* **Assignment**: The response must be the exact lines from the line holding "right back paw: (141, 304)" through the end of the entries, with no pictures and nothing else.

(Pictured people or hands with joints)
● ● ●

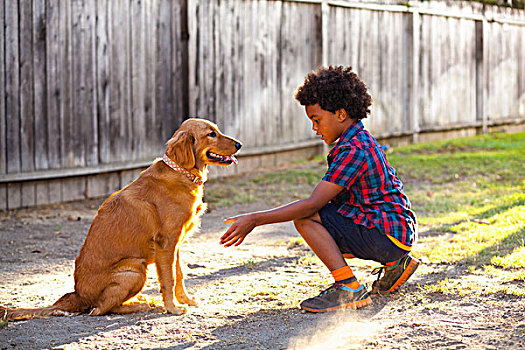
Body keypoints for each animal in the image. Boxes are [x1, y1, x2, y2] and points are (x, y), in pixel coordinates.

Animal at [1, 117, 243, 320]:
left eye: (217, 130)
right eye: (211, 134)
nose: (240, 144)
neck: (180, 173)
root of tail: (77, 294)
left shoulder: (176, 244)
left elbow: (180, 274)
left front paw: (185, 301)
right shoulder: (166, 243)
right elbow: (169, 278)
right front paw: (173, 308)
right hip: (134, 269)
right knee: (100, 309)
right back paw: (141, 304)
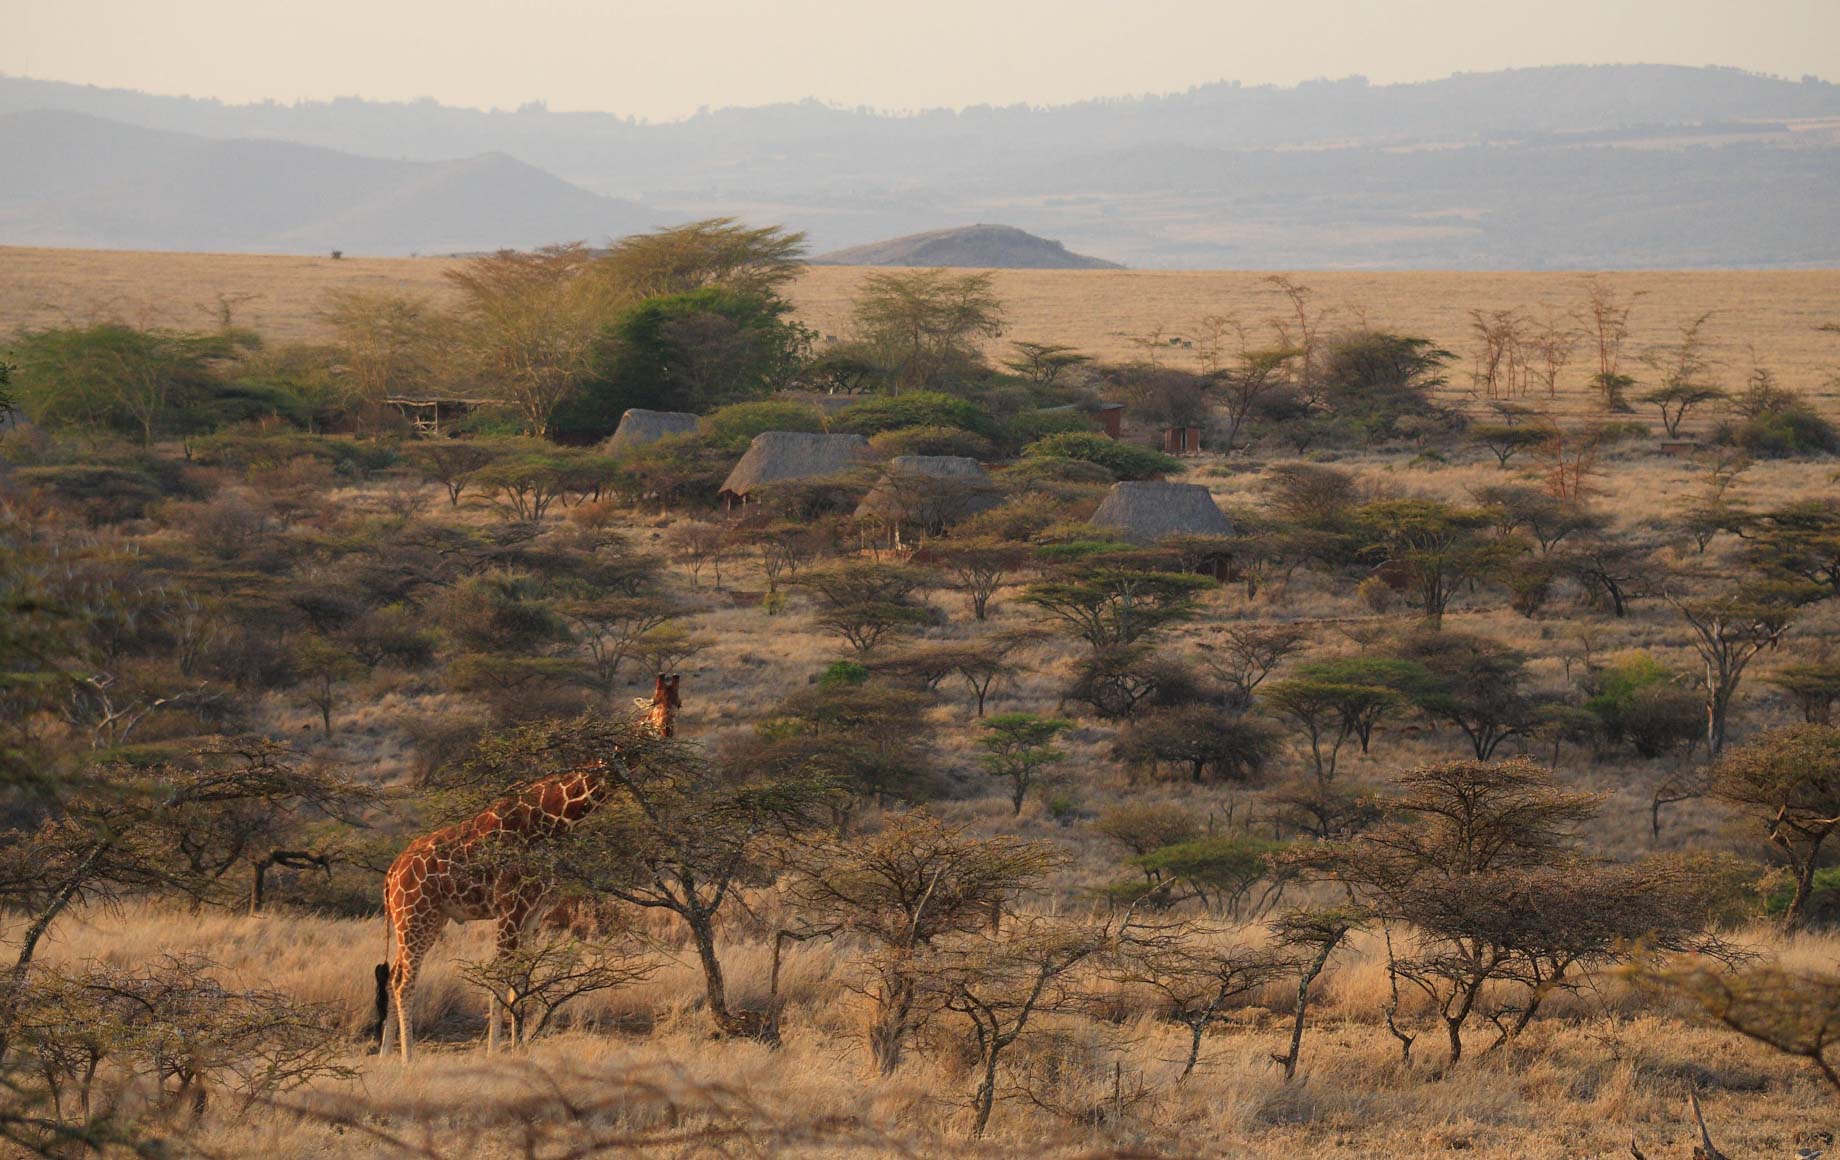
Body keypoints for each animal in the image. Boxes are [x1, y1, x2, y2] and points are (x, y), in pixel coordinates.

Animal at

● ● ●

* **Written answer**:
right back paw: (141, 304)
Body keypoints for each animal in the image. Boxes are [x1, y1, x2, y2] and points are (x, y), in pixel coordinates.

Animal at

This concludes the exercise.